**Extracted text:**
◆ ◆ ◆ ◆ ◆ ◆ ◆
The episode ends with a sequence of shots scored to brilliantly by Kevin Kiner.Screenshot (444) We see the joy of Hera at seeing Kanan again and also her worry about Kanan’s blindness. We see Rex’s face that echoes his fears for Ahsoka and Ezra’s face answering Rex’s unspoken question with an expression mirroring the realization that the fears have come true.  It is film without dialogue at its best … and also best simply seen.

But why didn’t we see what happened to Ahsoka and Anakin in that final fight? I loved it that we didn’t see it. After Anakin had uttered her name and Ahsoka had renewed her vow ‘not to leave him this time’ the epic battle had become an intensely personal one. By keeping us outside of it, Filoni has given this final battle between Ahsoka and Anakin an intensely intimate nature. Screenshot (449)What happened behind those walls just before the Temple blew up is between Apprentice and Master, between Ahsoka and Anakin, in a way it is none of our business. If we take Ahsoka’s word for it, she has not left Anakin. not this time. But the only way she could have managed to stay with Anakin, in the deep darkness that is called Darth Vader, is by going down into that dark dominion of death inside of Vader.
◆ ◆ ◆ ◆ ◆ ◆ ◆
**Given entries:**
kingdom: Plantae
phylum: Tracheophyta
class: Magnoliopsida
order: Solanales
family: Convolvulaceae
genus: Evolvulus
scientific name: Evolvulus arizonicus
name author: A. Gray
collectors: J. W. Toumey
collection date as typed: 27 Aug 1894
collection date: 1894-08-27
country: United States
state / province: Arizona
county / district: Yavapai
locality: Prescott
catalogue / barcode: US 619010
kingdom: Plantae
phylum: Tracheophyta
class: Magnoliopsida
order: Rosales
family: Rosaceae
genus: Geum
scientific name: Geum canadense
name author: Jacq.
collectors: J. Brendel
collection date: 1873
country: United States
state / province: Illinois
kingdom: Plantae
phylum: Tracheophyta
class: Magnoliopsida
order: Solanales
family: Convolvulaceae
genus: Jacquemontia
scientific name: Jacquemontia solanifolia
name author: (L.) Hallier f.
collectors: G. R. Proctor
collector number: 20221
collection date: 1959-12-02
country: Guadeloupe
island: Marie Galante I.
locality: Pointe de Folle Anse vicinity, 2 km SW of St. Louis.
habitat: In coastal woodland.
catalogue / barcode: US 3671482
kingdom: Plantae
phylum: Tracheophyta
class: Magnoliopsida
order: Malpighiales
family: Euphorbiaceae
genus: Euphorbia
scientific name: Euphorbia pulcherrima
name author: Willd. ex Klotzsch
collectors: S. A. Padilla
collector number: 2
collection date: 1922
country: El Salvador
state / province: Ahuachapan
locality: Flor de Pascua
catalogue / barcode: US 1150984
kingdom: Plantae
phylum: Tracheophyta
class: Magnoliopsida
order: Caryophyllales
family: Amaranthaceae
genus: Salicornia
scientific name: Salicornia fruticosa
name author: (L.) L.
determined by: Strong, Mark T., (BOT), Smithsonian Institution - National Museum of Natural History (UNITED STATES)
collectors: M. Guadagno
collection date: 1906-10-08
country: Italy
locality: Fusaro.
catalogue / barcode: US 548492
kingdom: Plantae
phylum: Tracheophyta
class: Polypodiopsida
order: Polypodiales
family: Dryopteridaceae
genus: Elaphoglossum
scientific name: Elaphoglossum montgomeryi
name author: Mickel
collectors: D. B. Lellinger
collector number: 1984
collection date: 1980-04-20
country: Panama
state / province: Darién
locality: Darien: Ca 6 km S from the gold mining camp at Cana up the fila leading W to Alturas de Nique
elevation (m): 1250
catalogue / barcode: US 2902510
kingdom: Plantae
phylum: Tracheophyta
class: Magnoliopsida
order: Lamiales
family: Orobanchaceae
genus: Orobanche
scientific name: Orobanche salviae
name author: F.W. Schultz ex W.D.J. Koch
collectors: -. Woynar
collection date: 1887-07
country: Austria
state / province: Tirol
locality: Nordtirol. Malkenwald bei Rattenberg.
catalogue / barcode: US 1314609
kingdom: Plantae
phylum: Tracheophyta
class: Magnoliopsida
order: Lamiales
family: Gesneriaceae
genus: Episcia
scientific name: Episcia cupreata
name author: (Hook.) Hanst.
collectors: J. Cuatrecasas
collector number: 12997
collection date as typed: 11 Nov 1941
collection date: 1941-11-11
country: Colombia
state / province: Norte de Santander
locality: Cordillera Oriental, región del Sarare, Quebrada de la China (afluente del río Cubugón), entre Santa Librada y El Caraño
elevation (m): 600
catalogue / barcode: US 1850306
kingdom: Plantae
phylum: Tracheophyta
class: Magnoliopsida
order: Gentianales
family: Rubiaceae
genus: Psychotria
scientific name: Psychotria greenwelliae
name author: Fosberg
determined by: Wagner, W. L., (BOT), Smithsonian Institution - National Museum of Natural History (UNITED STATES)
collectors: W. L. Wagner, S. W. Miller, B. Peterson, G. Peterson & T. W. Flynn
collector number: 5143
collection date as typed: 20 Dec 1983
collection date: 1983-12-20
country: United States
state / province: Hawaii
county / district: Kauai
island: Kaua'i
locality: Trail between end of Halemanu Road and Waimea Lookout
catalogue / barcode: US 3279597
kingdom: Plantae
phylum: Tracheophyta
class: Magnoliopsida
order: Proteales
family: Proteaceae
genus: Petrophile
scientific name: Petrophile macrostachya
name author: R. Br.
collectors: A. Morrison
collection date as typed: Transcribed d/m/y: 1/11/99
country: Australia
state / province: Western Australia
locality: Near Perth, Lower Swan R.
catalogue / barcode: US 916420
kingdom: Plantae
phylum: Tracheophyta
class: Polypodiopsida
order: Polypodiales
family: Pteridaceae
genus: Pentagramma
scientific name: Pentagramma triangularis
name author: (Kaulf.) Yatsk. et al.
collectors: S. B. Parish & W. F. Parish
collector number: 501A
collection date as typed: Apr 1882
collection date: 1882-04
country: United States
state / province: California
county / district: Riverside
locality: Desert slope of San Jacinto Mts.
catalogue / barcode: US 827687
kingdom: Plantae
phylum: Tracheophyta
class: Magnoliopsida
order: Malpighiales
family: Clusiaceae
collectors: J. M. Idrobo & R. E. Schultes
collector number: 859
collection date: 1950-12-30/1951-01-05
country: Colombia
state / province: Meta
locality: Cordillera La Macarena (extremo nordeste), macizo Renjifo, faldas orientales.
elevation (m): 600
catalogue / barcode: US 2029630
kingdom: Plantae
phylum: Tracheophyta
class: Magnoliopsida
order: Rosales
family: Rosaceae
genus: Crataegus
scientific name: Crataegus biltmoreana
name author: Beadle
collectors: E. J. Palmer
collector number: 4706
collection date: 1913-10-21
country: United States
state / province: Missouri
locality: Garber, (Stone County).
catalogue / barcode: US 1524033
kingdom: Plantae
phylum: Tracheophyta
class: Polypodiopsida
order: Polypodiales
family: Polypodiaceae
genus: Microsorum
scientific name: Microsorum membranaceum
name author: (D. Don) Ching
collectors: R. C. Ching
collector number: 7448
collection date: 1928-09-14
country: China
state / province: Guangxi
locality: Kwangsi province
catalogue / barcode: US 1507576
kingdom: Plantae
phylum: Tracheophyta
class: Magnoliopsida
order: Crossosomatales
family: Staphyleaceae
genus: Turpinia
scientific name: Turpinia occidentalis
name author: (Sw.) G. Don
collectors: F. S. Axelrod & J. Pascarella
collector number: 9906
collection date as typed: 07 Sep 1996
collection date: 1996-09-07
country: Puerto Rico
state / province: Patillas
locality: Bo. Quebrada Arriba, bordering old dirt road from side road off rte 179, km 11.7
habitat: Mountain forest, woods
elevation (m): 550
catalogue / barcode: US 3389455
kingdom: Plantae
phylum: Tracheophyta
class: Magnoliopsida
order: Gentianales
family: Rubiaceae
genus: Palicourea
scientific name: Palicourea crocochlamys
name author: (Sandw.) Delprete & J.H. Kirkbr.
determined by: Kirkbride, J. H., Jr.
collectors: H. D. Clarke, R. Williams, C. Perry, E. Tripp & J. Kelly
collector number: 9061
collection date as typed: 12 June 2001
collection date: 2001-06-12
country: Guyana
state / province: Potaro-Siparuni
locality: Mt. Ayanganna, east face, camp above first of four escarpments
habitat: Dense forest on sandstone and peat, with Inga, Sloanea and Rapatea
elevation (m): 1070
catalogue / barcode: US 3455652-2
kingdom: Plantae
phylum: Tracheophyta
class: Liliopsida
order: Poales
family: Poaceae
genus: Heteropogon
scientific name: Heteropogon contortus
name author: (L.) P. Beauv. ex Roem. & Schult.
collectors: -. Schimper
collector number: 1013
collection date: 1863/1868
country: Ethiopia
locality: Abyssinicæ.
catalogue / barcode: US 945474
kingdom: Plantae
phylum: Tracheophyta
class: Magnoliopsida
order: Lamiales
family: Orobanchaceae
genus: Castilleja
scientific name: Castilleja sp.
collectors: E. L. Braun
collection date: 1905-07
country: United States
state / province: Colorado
◆ ◆ ◆ ◆ ◆ ◆ ◆
**Required action A:**
According to the passage about the episode, who scored the sequence of shots that ends it?
**Required action B:**
In the passage about the episode, reproduce the part that opens with the words containing "The episode ends" and closes with "best simply seen.".

**Task result A:**
Kevin Kiner

**Task result B:**
The episode ends with a sequence of shots scored to brilliantly by Kevin Kiner.Screenshot (444) We see the joy of Hera at seeing Kanan again and also her worry about Kanan’s blindness. We see Rex’s face that echoes his fears for Ahsoka and Ezra’s face answering Rex’s unspoken question with an expression mirroring the realization that the fears have come true.  It is film without dialogue at its best … and also best simply seen.